Give every line of the entries below as a JSON list of strings, one string per line, with blank lines left out. Leave the pictures out of the answer.

*** Information supplied ***

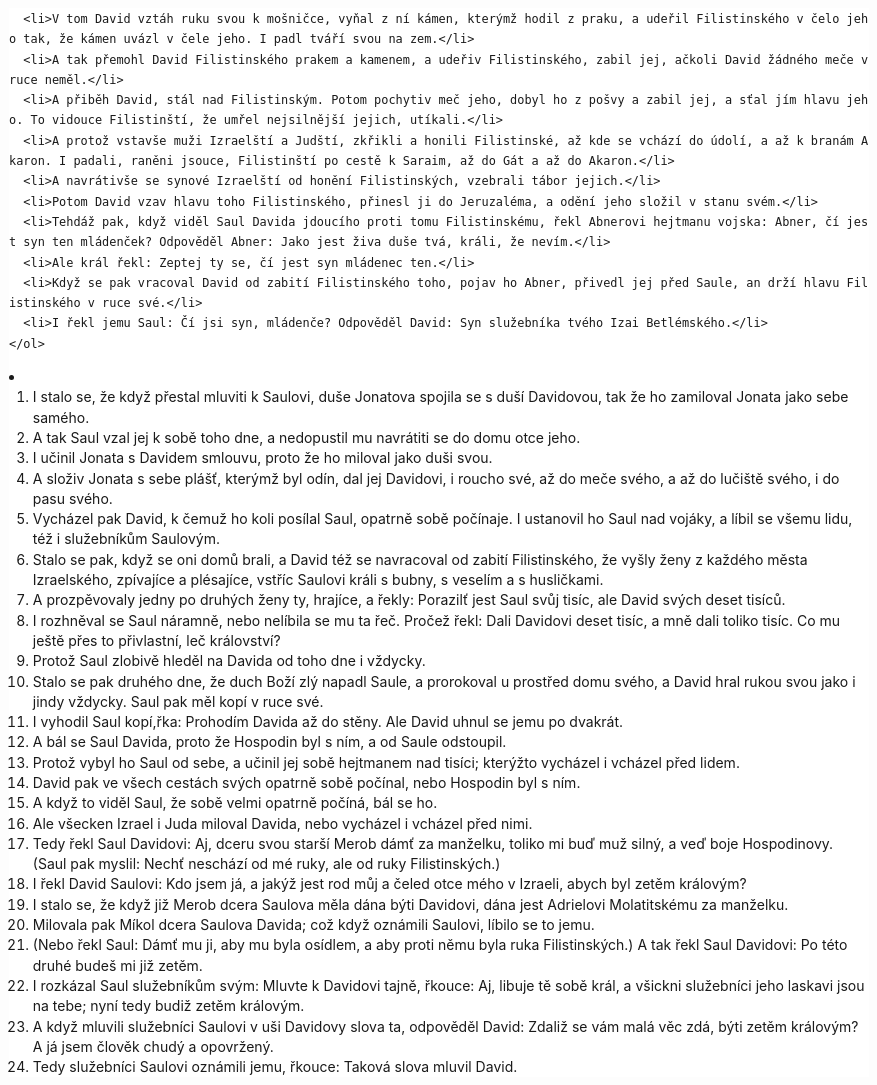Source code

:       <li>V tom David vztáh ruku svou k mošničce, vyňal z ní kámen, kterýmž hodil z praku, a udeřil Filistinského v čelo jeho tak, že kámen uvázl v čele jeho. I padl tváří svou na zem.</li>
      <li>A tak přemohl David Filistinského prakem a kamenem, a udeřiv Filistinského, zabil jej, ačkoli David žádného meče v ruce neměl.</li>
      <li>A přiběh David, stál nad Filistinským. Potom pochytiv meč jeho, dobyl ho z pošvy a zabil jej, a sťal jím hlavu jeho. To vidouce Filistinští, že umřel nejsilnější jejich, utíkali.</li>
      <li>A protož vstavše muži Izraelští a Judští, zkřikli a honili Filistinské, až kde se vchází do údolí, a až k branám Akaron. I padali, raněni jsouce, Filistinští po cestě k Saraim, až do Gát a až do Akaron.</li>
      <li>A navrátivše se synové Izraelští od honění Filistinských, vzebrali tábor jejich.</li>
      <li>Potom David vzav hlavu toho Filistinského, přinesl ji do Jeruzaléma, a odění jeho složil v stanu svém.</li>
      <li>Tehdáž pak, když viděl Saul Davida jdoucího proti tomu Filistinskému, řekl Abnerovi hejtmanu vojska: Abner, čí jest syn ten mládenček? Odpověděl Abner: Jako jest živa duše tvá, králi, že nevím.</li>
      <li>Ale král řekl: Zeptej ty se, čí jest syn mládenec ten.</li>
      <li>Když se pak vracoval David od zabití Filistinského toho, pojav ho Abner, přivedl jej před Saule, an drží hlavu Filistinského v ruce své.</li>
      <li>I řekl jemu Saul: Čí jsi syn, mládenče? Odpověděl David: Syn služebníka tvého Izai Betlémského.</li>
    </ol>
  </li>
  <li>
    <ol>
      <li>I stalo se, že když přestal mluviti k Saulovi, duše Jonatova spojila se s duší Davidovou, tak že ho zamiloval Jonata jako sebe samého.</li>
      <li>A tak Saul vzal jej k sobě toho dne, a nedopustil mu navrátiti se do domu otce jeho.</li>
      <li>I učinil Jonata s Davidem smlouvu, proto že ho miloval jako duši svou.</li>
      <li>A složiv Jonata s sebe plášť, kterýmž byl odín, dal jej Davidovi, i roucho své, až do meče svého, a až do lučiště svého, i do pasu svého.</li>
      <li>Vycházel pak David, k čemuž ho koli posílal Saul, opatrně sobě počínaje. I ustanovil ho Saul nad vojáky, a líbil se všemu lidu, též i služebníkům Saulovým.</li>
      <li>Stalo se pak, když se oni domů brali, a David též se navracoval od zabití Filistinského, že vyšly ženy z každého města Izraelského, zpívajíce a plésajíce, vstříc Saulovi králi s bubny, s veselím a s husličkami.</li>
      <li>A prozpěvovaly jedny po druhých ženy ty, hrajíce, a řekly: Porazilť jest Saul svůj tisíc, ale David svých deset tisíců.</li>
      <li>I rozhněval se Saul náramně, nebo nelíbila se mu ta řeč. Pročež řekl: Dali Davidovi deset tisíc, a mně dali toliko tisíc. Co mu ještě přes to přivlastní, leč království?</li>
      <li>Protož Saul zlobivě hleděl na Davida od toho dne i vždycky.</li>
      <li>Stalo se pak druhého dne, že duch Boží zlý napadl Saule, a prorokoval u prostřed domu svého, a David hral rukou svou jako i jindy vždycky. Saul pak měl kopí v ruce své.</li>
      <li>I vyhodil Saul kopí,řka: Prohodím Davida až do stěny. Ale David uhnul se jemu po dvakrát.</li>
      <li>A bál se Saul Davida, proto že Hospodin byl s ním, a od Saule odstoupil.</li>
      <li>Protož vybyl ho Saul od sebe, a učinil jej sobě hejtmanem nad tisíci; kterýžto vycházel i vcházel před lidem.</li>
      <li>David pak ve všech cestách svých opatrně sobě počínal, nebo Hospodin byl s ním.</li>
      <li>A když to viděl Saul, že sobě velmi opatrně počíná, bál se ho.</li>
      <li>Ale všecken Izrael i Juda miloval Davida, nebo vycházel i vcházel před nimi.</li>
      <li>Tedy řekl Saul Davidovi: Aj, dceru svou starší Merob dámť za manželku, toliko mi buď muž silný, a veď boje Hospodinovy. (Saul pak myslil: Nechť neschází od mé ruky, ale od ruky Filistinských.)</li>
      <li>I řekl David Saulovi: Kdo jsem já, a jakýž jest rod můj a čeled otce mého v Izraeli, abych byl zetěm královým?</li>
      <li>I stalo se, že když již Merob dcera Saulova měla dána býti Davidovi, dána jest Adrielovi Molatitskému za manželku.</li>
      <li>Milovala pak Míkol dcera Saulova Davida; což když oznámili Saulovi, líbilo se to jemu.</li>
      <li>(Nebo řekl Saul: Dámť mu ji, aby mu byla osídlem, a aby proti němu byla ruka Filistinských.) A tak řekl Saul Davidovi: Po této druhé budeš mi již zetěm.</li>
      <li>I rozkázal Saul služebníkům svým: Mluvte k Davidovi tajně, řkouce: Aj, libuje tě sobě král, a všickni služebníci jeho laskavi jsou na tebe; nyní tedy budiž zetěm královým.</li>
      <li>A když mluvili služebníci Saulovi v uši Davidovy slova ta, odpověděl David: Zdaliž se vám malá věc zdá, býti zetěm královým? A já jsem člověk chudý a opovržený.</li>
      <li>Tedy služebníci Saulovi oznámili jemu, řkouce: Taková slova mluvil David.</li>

*** End of Information supplied ***

Output for this task:
[
  "Source code",
  ":       <li>V tom David vztáh ruku svou k mošničce, vyňal z ní kámen, kterýmž hodil z praku, a udeřil Filistinského v čelo jeho tak, že kámen uvázl v čele jeho. I padl tváří svou na zem.</li>",
  "      <li>A tak přemohl David Filistinského prakem a kamenem, a udeřiv Filistinského, zabil jej, ačkoli David žádného meče v ruce neměl.</li>",
  "      <li>A přiběh David, stál nad Filistinským. Potom pochytiv meč jeho, dobyl ho z pošvy a zabil jej, a sťal jím hlavu jeho. To vidouce Filistinští, že umřel nejsilnější jejich, utíkali.</li>",
  "      <li>A protož vstavše muži Izraelští a Judští, zkřikli a honili Filistinské, až kde se vchází do údolí, a až k branám Akaron. I padali, raněni jsouce, Filistinští po cestě k Saraim, až do Gát a až do Akaron.</li>",
  "      <li>A navrátivše se synové Izraelští od honění Filistinských, vzebrali tábor jejich.</li>",
  "      <li>Potom David vzav hlavu toho Filistinského, přinesl ji do Jeruzaléma, a odění jeho složil v stanu svém.</li>",
  "      <li>Tehdáž pak, když viděl Saul Davida jdoucího proti tomu Filistinskému, řekl Abnerovi hejtmanu vojska: Abner, čí jest syn ten mládenček? Odpověděl Abner: Jako jest živa duše tvá, králi, že nevím.</li>",
  "      <li>Ale král řekl: Zeptej ty se, čí jest syn mládenec ten.</li>",
  "      <li>Když se pak vracoval David od zabití Filistinského toho, pojav ho Abner, přivedl jej před Saule, an drží hlavu Filistinského v ruce své.</li>",
  "      <li>I řekl jemu Saul: Čí jsi syn, mládenče? Odpověděl David: Syn služebníka tvého Izai Betlémského.</li>",
  "    </ol>",
  "  </li>",
  "  <li>",
  "    <ol>",
  "      <li>I stalo se, že když přestal mluviti k Saulovi, duše Jonatova spojila se s duší Davidovou, tak že ho zamiloval Jonata jako sebe samého.</li>",
  "      <li>A tak Saul vzal jej k sobě toho dne, a nedopustil mu navrátiti se do domu otce jeho.</li>",
  "      <li>I učinil Jonata s Davidem smlouvu, proto že ho miloval jako duši svou.</li>",
  "      <li>A složiv Jonata s sebe plášť, kterýmž byl odín, dal jej Davidovi, i roucho své, až do meče svého, a až do lučiště svého, i do pasu svého.</li>",
  "      <li>Vycházel pak David, k čemuž ho koli posílal Saul, opatrně sobě počínaje. I ustanovil ho Saul nad vojáky, a líbil se všemu lidu, též i služebníkům Saulovým.</li>",
  "      <li>Stalo se pak, když se oni domů brali, a David též se navracoval od zabití Filistinského, že vyšly ženy z každého města Izraelského, zpívajíce a plésajíce, vstříc Saulovi králi s bubny, s veselím a s husličkami.</li>",
  "      <li>A prozpěvovaly jedny po druhých ženy ty, hrajíce, a řekly: Porazilť jest Saul svůj tisíc, ale David svých deset tisíců.</li>",
  "      <li>I rozhněval se Saul náramně, nebo nelíbila se mu ta řeč. Pročež řekl: Dali Davidovi deset tisíc, a mně dali toliko tisíc. Co mu ještě přes to přivlastní, leč království?</li>",
  "      <li>Protož Saul zlobivě hleděl na Davida od toho dne i vždycky.</li>",
  "      <li>Stalo se pak druhého dne, že duch Boží zlý napadl Saule, a prorokoval u prostřed domu svého, a David hral rukou svou jako i jindy vždycky. Saul pak měl kopí v ruce své.</li>",
  "      <li>I vyhodil Saul kopí,řka: Prohodím Davida až do stěny. Ale David uhnul se jemu po dvakrát.</li>",
  "      <li>A bál se Saul Davida, proto že Hospodin byl s ním, a od Saule odstoupil.</li>",
  "      <li>Protož vybyl ho Saul od sebe, a učinil jej sobě hejtmanem nad tisíci; kterýžto vycházel i vcházel před lidem.</li>",
  "      <li>David pak ve všech cestách svých opatrně sobě počínal, nebo Hospodin byl s ním.</li>",
  "      <li>A když to viděl Saul, že sobě velmi opatrně počíná, bál se ho.</li>",
  "      <li>Ale všecken Izrael i Juda miloval Davida, nebo vycházel i vcházel před nimi.</li>",
  "      <li>Tedy řekl Saul Davidovi: Aj, dceru svou starší Merob dámť za manželku, toliko mi buď muž silný, a veď boje Hospodinovy. (Saul pak myslil: Nechť neschází od mé ruky, ale od ruky Filistinských.)</li>",
  "      <li>I řekl David Saulovi: Kdo jsem já, a jakýž jest rod můj a čeled otce mého v Izraeli, abych byl zetěm královým?</li>",
  "      <li>I stalo se, že když již Merob dcera Saulova měla dána býti Davidovi, dána jest Adrielovi Molatitskému za manželku.</li>",
  "      <li>Milovala pak Míkol dcera Saulova Davida; což když oznámili Saulovi, líbilo se to jemu.</li>",
  "      <li>(Nebo řekl Saul: Dámť mu ji, aby mu byla osídlem, a aby proti němu byla ruka Filistinských.) A tak řekl Saul Davidovi: Po této druhé budeš mi již zetěm.</li>",
  "      <li>I rozkázal Saul služebníkům svým: Mluvte k Davidovi tajně, řkouce: Aj, libuje tě sobě král, a všickni služebníci jeho laskavi jsou na tebe; nyní tedy budiž zetěm královým.</li>",
  "      <li>A když mluvili služebníci Saulovi v uši Davidovy slova ta, odpověděl David: Zdaliž se vám malá věc zdá, býti zetěm královým? A já jsem člověk chudý a opovržený.</li>",
  "      <li>Tedy služebníci Saulovi oznámili jemu, řkouce: Taková slova mluvil David.</li>"
]